READING TEXT —
The guys on the security list, or your understanding, are wrong.  As I demo'd, any time a drive letter is mounted, Explorer will check to see if it's auto-runnable.  It is filesystem-agnostic.
Well, I was going off what unTactical said.  Perhaps everything CAN run a program when you plug it in, which would probably be even worse.

Maybe it's possible that there's some half-thought-out security measure that prevents non-CDFS from auto-executing a program? 
Title: Re: McDonalds serves up a McVirus in Japan
Post by: Chavo on October 18, 2006, 10:10:22 am
If its file system agnostic then why does the USB drive have to be FAT formatted?
It doesn't *have* to be FAT-formatted.  However, USB drives are typically FAT-formatted because of the quick-eject nature of the drive.  You can only format them to NTFS if you tell the system to require you to use the "Eject" feature of the "Safely Remove Hardware" icon (since NTFS is journaling, removing while there are still cached actions to be done can leave the file system in an inconsistent state).

I was merely mentioning FAT for illustrative purposes.  I demonstrated that this was the behavior using NFS (Network File System) as well.

[Stored dataset items]
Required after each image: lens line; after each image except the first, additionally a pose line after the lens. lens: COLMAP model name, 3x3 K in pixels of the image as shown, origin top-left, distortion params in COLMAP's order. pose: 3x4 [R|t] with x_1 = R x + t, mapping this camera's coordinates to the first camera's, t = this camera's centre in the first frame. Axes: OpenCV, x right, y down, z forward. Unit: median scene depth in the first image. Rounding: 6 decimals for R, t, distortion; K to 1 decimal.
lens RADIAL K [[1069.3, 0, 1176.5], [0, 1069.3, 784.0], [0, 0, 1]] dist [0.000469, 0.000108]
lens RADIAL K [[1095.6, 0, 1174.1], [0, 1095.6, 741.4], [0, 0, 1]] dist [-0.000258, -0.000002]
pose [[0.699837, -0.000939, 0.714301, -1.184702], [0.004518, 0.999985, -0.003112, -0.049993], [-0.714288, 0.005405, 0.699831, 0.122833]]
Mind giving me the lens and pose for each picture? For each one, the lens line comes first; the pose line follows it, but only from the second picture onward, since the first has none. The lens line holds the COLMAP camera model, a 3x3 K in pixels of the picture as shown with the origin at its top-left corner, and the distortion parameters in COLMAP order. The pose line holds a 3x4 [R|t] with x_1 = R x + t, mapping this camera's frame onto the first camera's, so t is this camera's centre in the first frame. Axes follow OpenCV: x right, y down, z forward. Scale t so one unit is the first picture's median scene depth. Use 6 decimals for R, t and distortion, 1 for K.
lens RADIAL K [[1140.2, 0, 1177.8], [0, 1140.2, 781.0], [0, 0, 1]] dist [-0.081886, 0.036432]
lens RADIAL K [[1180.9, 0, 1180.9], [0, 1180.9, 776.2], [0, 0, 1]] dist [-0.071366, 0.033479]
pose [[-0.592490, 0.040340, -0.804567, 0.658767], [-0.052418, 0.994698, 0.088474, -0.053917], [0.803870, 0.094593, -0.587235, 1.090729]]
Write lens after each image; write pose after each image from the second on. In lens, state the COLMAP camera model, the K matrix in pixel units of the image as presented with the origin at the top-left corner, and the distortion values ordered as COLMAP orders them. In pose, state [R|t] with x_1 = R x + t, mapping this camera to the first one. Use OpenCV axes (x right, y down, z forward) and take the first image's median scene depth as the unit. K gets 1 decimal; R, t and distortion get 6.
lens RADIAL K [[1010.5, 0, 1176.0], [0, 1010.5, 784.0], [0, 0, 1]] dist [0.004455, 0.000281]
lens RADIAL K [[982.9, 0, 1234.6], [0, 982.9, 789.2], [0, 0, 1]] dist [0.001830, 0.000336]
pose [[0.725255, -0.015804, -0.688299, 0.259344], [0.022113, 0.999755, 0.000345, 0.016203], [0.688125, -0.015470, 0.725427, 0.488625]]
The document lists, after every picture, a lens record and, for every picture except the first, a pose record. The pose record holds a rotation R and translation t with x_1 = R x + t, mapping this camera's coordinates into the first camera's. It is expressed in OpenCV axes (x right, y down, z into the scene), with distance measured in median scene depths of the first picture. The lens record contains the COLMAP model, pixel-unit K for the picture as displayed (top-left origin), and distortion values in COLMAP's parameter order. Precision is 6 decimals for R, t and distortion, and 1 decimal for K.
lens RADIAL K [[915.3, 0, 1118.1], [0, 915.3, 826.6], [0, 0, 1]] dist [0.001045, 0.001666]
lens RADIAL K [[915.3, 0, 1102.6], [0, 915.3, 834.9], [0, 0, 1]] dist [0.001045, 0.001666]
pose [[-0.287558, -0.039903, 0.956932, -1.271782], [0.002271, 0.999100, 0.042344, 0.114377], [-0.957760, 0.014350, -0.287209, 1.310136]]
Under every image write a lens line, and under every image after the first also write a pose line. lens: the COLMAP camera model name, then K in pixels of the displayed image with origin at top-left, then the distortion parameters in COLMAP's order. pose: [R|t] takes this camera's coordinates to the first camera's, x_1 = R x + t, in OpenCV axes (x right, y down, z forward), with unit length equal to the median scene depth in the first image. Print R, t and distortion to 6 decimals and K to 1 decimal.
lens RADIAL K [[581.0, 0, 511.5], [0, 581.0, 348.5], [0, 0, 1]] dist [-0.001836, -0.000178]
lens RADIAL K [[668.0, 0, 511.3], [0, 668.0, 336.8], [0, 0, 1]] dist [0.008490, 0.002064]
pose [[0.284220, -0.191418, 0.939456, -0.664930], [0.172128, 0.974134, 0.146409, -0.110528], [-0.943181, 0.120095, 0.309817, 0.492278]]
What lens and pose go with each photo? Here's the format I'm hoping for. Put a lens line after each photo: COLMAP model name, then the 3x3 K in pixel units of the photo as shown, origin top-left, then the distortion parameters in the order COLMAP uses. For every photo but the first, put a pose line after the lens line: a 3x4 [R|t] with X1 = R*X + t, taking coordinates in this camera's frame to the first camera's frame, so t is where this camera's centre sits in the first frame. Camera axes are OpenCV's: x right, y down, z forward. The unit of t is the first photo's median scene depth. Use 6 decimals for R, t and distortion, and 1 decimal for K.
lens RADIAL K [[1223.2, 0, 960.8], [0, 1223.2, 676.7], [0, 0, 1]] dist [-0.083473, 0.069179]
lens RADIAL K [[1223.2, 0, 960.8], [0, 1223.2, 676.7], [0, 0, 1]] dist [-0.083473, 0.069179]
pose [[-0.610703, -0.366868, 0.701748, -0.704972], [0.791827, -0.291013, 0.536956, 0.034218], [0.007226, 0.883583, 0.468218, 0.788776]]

PROMPT 1 —
Decide whether each statement agrees with the forum thread about drives that auto-run programs. Answer yes or no for each, quoting the words from the thread that decide it.
(a) USB drives must be FAT-formatted.
(b) NTFS is described as journaling.
(c) The auto-run behavior was also shown using NFS.
PROMPT 2 — Continue the forum thread about drives that auto-run programs, picking up after its last post.

EXERCISE RESPONSE 1 —
(a) No: "It doesn't *have* to be FAT-formatted."
(b) Yes: "since NTFS is journaling"
(c) Yes: "I demonstrated that this was the behavior using NFS (Network File System) as well."

EXERCISE RESPONSE 2 —
The two parts of my reply went hand in hand, you can't answer half of it and ignore the rest! :)  Especially when your answer to that question contradicts the statement in the latter part of my post!

As this screenshot shows, autorun.inf is clearly modifying the label for my usb drive just fine, but it is definately not autorun-ing the specified executable or changing the default action of the drive.  I don't doubt you are right, but obviously its not working here :)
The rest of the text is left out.